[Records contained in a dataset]
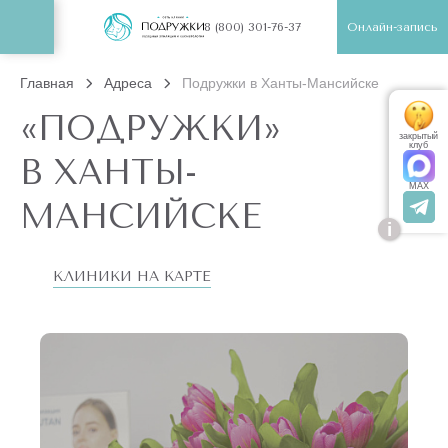
Онлайн-запись
8 (800) 301-76-37
Главная
Адреса
Подружки в Ханты-Мансийске
«ПОДРУЖКИ»
закрытый
клуб
В ХАНТЫ-
MAX
МАНСИЙСКЕ
i
КЛИНИКИ НА КАРТЕ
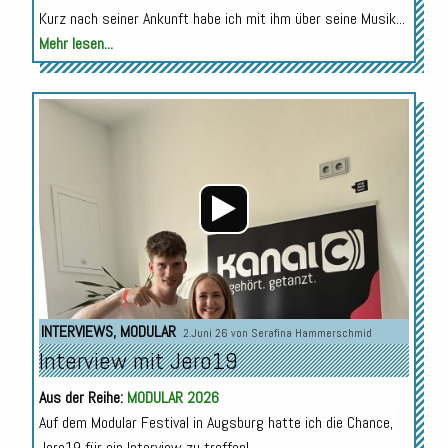
Kurz nach seiner Ankunft habe ich mit ihm über seine Musik...
Mehr lesen...
Audio-
Player
INTERVIEWS
,
MODULAR
2.Juni 26 von
Serafina Hammerschmid
Interview mit Jero19
Aus der Reihe:
MODULAR 2026
Auf dem Modular Festival in Augsburg hatte ich die Chance,
Jero19 für ein Interview zu treffen!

» DIRECTIONS: Nothing but the records, copied exactly and stripped of pictures, should be returned.

» TASK SOLUTION:
Онлайн-запись
8 (800) 301-76-37
Главная
Адреса
Подружки в Ханты-Мансийске
«ПОДРУЖКИ»
закрытый
клуб
В ХАНТЫ-
MAX
МАНСИЙСКЕ
i
КЛИНИКИ НА КАРТЕ
Kurz nach seiner Ankunft habe ich mit ihm über seine Musik...
Mehr lesen...
Audio-
Player
INTERVIEWS
,
MODULAR
2.Juni 26 von
Serafina Hammerschmid
Interview mit Jero19
Aus der Reihe:
MODULAR 2026
Auf dem Modular Festival in Augsburg hatte ich die Chance,
Jero19 für ein Interview zu treffen!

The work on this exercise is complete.